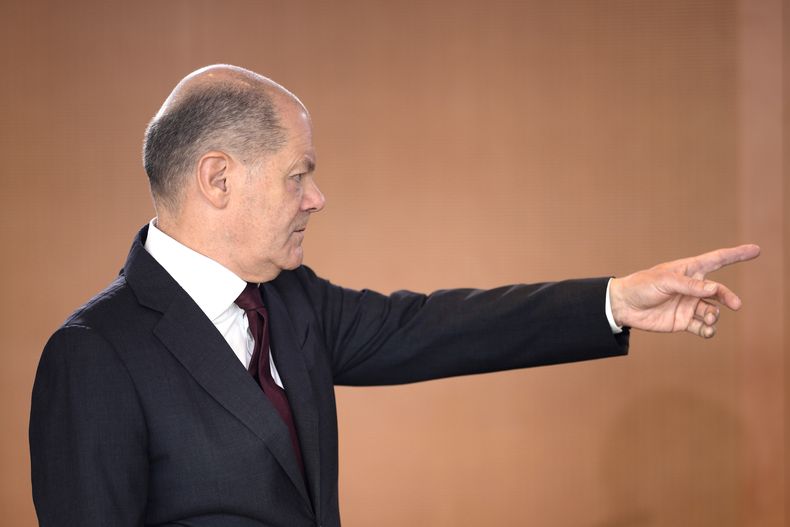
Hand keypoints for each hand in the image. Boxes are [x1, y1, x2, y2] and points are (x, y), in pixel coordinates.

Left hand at [609, 244, 760, 337]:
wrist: (623, 306)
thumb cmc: (641, 286)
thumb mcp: (664, 281)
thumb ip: (689, 285)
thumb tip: (714, 289)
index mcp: (688, 271)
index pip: (717, 260)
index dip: (736, 255)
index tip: (755, 251)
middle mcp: (692, 288)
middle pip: (718, 291)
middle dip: (728, 297)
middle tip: (735, 305)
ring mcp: (688, 305)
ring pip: (712, 311)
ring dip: (714, 316)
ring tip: (708, 320)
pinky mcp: (683, 321)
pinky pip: (701, 327)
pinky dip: (707, 330)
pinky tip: (706, 331)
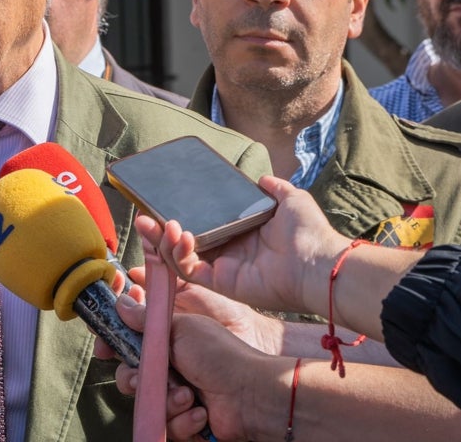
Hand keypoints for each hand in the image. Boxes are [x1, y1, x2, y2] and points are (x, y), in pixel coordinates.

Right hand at [94, 284, 276, 441]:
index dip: (115, 346)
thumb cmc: (220, 354)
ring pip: (149, 404)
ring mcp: (178, 395)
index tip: (104, 350)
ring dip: (167, 402)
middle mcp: (171, 368)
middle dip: (135, 380)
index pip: (131, 342)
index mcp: (168, 341)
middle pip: (132, 376)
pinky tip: (200, 413)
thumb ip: (147, 319)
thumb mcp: (181, 328)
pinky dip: (183, 421)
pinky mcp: (186, 421)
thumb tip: (122, 302)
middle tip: (142, 379)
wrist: (251, 394)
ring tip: (188, 396)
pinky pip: (168, 425)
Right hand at [142, 176, 349, 316]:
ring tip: (160, 223)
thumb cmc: (308, 232)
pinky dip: (180, 254)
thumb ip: (274, 188)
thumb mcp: (290, 198)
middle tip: (142, 217)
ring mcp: (223, 268)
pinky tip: (181, 235)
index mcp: (240, 232)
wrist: (318, 262)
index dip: (180, 215)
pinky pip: (190, 271)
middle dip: (159, 232)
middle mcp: (228, 251)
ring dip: (165, 241)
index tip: (162, 204)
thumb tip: (261, 178)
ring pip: (180, 257)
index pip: (201, 224)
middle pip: (183, 242)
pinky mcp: (221, 282)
-*-*-
● **ASSIGNMENT**: The required output is the exact run of lines from the one with "middle dip: (159, 232)" through the final line of the entries.

● **ANSWER SPACE**:
middle dip: (159, 232)
middle mcp: (228, 251)
ring dip: (165, 241)
index tip: (162, 204)
thumb tip: (261, 178)
ring pip: (180, 257)
index pip: (201, 224)
middle pip: (183, 242)
pinky mcp: (221, 282)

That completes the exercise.